- [Exercise objective]: Wherever a line in the records contains the word "wrist", return that line.

- [Data provided]:
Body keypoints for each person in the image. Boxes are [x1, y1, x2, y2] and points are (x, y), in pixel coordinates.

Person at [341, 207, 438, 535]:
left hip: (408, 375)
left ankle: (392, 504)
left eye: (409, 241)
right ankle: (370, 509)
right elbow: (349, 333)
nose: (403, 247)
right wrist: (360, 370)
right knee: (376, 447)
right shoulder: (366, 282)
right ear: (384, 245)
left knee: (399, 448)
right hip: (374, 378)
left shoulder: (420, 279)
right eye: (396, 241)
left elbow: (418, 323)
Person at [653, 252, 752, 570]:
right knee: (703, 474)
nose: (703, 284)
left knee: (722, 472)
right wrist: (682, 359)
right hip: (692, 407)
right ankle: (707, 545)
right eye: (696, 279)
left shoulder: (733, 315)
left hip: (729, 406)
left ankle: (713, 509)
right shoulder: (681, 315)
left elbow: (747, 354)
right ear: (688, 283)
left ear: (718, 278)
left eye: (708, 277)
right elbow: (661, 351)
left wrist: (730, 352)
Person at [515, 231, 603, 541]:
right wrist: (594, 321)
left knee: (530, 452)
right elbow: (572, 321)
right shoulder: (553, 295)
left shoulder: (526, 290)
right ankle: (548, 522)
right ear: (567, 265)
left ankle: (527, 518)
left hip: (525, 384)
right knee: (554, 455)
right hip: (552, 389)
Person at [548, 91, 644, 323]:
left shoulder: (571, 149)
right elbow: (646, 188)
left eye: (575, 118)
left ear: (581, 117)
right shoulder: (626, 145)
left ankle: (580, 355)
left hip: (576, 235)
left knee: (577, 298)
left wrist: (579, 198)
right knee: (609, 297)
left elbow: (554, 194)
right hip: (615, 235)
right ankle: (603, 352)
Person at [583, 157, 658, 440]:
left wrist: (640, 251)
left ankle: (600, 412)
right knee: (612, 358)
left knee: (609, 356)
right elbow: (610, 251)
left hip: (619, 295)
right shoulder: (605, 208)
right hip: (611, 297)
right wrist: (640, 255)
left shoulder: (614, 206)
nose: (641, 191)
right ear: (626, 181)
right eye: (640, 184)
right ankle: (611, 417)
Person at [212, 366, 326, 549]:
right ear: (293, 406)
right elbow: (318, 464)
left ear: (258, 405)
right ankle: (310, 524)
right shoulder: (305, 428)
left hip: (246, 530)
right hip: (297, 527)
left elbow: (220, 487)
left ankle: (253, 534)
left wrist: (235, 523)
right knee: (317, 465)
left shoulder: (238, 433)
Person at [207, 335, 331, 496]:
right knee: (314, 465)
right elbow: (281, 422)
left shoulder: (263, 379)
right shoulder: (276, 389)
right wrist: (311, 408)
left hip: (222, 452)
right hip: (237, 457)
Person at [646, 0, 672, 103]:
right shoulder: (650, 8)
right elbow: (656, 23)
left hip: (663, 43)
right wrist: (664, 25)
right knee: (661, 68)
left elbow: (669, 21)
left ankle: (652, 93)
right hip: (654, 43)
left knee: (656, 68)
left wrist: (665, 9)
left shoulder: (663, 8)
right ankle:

- [Answer below]:
right wrist: (360, 370)
right wrist: (682, 359)
left wrist: (730, 352)
right wrist: (594, 321)
left wrist: (579, 198)
left wrist: (640, 251)
right wrist: (640, 255)
left wrist: (235, 523)
right wrist: (311, 408)
right wrist: (664, 25)
left wrist: (665, 9)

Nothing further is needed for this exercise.